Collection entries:
Segment Open

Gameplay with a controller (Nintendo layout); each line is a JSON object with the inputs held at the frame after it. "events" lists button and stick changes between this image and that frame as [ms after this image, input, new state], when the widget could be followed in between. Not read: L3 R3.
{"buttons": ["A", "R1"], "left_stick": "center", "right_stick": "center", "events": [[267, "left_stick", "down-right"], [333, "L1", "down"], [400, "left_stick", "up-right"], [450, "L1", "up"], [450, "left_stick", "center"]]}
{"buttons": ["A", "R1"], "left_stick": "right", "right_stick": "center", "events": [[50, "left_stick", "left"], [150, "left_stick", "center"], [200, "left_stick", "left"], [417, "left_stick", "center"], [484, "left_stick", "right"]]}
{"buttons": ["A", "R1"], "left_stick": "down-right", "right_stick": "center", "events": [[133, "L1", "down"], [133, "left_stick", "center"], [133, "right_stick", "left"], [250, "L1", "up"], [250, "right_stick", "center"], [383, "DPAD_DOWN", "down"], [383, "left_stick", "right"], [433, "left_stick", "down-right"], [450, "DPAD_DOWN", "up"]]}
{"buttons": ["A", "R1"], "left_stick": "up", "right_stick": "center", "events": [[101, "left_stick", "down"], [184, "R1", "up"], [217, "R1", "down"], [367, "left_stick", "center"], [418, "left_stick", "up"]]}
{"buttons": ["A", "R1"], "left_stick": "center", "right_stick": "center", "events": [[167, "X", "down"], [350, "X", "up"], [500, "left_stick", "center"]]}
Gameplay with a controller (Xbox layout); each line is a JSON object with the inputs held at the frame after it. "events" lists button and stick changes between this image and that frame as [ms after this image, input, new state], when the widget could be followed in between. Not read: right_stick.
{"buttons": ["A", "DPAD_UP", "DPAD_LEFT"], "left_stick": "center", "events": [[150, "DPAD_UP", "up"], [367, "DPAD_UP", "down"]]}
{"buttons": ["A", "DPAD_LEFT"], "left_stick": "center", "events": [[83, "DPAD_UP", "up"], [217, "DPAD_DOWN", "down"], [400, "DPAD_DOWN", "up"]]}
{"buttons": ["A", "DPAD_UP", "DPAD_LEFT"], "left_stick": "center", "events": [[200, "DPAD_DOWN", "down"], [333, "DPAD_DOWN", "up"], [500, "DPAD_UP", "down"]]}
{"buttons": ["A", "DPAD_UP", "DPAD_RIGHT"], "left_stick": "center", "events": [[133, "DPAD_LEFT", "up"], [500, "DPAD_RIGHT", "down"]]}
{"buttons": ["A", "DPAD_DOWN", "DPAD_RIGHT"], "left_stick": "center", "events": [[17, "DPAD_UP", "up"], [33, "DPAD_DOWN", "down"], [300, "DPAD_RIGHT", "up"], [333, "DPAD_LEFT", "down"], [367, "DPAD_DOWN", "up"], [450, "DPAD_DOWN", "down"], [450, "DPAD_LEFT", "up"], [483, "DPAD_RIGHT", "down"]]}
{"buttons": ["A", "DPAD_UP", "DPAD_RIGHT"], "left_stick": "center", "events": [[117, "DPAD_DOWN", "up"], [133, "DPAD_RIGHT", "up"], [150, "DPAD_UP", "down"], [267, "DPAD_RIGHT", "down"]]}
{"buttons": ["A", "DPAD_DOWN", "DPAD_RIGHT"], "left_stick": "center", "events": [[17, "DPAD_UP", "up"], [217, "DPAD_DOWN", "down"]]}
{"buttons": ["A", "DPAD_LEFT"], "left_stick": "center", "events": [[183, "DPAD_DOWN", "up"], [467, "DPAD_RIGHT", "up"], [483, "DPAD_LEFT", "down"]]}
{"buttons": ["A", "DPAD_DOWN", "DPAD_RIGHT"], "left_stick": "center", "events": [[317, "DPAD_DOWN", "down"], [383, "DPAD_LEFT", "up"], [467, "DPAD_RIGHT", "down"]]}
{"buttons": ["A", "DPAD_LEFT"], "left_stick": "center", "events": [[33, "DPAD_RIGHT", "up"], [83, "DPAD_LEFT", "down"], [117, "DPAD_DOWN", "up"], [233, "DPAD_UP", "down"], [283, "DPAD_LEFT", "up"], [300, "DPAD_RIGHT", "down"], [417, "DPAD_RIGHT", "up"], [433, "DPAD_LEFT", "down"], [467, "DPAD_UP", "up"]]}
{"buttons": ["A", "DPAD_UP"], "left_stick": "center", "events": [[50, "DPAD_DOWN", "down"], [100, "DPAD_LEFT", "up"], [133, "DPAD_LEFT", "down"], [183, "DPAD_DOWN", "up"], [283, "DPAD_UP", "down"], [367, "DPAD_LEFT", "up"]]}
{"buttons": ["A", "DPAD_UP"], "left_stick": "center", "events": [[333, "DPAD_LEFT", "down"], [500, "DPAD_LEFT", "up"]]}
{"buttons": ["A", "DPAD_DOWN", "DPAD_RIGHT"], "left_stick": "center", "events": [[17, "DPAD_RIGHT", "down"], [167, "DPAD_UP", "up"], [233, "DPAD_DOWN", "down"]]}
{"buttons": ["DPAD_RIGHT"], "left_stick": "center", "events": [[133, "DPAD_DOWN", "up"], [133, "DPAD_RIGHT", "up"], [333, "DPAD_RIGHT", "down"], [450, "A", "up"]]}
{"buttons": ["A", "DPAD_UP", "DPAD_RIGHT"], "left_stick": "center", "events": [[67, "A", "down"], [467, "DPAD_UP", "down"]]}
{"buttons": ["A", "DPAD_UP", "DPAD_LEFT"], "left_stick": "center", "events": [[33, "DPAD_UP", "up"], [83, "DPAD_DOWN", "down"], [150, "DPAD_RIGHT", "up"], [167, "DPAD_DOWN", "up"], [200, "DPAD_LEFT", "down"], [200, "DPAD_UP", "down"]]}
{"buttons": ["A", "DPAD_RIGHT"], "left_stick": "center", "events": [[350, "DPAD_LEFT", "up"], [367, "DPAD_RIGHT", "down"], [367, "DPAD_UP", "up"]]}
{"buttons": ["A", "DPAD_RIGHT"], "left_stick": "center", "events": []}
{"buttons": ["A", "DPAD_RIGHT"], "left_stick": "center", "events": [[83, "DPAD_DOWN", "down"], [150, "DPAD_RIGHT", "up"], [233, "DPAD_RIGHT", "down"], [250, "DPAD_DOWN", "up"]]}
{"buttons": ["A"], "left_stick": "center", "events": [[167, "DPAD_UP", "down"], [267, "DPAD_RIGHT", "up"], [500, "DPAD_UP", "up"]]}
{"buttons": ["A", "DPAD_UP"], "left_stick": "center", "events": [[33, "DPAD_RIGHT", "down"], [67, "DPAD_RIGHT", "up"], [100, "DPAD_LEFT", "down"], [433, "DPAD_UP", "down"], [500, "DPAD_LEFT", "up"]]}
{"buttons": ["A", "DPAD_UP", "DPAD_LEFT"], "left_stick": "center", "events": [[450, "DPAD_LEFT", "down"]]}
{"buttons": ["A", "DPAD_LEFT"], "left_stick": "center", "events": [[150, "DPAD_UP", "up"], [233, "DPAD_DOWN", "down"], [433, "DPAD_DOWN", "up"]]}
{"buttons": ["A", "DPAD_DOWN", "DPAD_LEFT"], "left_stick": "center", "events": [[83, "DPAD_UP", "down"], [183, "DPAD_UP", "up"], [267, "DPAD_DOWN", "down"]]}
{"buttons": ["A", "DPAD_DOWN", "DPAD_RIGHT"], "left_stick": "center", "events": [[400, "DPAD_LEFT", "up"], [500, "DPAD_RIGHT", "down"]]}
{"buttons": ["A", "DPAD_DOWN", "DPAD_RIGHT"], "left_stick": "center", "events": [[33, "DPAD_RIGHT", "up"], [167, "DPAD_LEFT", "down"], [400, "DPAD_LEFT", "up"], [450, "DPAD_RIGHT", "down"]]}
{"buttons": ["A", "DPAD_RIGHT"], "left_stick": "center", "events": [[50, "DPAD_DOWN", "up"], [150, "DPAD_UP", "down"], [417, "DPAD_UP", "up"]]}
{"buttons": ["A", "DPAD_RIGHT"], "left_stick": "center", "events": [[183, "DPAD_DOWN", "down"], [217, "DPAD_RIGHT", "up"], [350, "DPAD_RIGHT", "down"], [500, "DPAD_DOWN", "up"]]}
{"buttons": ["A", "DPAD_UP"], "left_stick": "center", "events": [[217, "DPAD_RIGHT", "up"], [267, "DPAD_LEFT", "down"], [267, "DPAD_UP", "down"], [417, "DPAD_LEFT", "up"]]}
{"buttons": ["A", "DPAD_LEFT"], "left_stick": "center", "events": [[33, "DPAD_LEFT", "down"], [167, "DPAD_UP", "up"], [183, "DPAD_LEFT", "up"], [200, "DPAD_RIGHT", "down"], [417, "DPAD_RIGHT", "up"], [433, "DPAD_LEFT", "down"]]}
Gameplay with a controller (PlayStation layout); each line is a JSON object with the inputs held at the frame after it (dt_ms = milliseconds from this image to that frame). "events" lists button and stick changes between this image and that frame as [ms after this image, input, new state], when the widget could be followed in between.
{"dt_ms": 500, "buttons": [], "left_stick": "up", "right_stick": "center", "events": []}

Segment Closed

## PROBLEM TO WORK ON
Where a line in the entries holds the word "between", copy that line.

## OUTPUT BELOW
Gameplay with a controller (Nintendo layout); each line is a JSON object with the inputs held at the frame after it. "events" lists button and stick changes between this image and that frame as [ms after this image, input, new state], when the widget could be followed in between. Not read: L3 R3.
Gameplay with a controller (Xbox layout); each line is a JSON object with the inputs held at the frame after it. "events" lists button and stick changes between this image and that frame as [ms after this image, input, new state], when the widget could be followed in between. Not read: right_stick.
Gameplay with a controller (PlayStation layout); each line is a JSON object with the inputs held at the frame after it (dt_ms = milliseconds from this image to that frame). "events" lists button and stick changes between this image and that frame as [ms after this image, input, new state], when the widget could be followed in between.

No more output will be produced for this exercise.